US Supreme Court grants cert. on retroactivity issue
The United States Supreme Court granted certiorari today in Danforth v. Minnesota. The case presents an issue of whether state courts are required to use the standard announced in Teague v. Lane to determine whether decisions by the United States Supreme Court apply retroactively to state court criminal cases, or may a state court apply state-law or state-constitution based retroactivity tests that afford application of Supreme Court decisions to a broader class of criminal defendants than the class defined by Teague. The certiorari petition is available here, with thanks to Scotusblog.

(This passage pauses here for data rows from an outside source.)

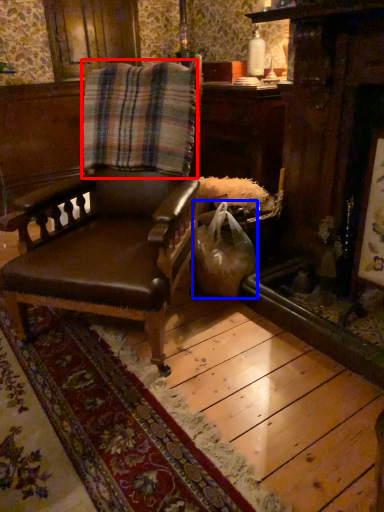
Question: Which point is closer to the camera, blanket (highlighted by a red box) or shopping bag (highlighted by a blue box)?

Choices:
 (A) blanket
 (B) shopping bag

Answer: (A)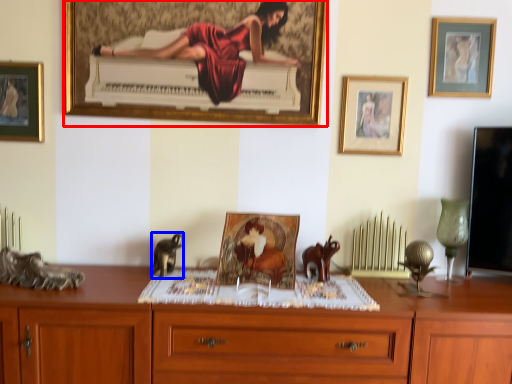
Question: Among these objects, which one is nearest to the camera, picture frame (highlighted by a red box) or animal (highlighted by a blue box)?

Choices:
 (A) picture frame
 (B) animal

Answer: (B)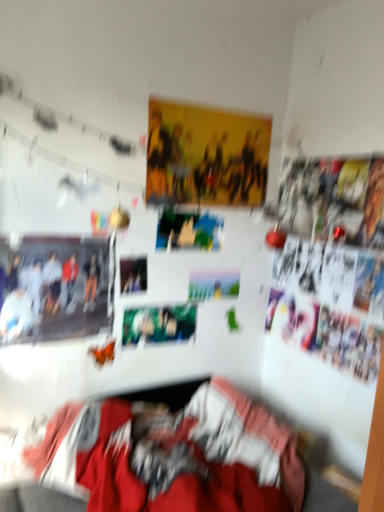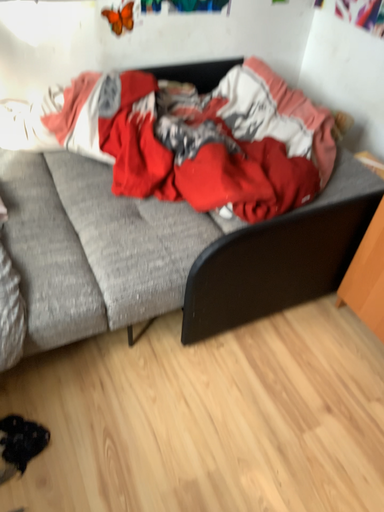
Question: Which way did the camera rotate in the video?

Choices:
 (A) rotated upward
 (B) rotated downward

Answer: (B)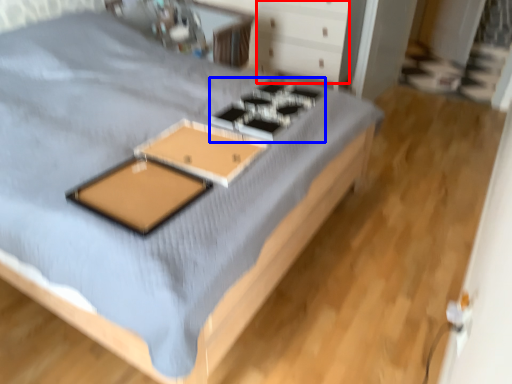
Question: Among these objects, which one is farthest to the camera, drawer (highlighted by a red box) or gas stove (highlighted by a blue box)?

Choices:
 (A) drawer
 (B) gas stove

Answer: (A)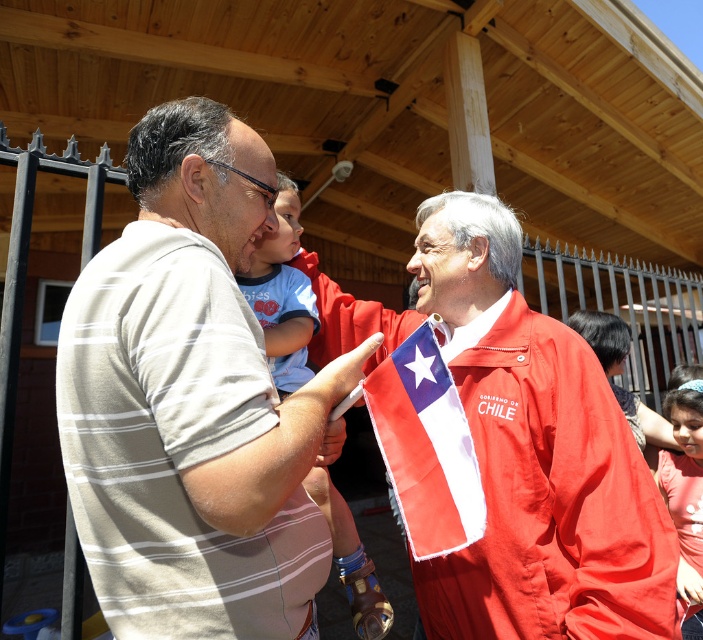
Looking at this image, you are a photographer standing in front of the wooden structure. You want to take a photo of both the red fabric flag at center and the light blue cotton shirt at upper center. Which object should you focus on first to ensure both are in focus?

You should focus on the red fabric flag at center first because it is closer to the viewer than the light blue cotton shirt at upper center. By focusing on the closer object, the farther one may still be in the depth of field, ensuring both are in focus.

You are a photographer at the event and want to capture both the striped cotton shirt at left and the light blue cotton shirt at upper center in a single frame. Which shirt should you focus on first to ensure both are in the frame?

The striped cotton shirt at left has a lesser height compared to light blue cotton shirt at upper center, so you should focus on the light blue cotton shirt at upper center first to ensure both are in the frame.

The issue presented may be of significant consequence in Nevada as the Nevada Supreme Court applies a different retroactivity test from that provided in Teague. In fact, the petitioner in Danforth favorably quotes from the Nevada Supreme Court's decision in Colwell v. State, 59 P.3d 463, 470 (2002):
"In Teague, the Supreme Court, instead of focusing on the purpose and impact of a new constitutional rule, looked to the function of federal habeas review, which is to ensure that state courts conscientiously follow federal
constitutional standards. The Court determined that this function is met by testing state convictions against the constitutional law recognized at the time of trial and direct appellate review . . .[.] Therefore, once a conviction
has become final, federal courts should generally not interfere with the state courts by applying new rules retroactively."
Petition at page 7.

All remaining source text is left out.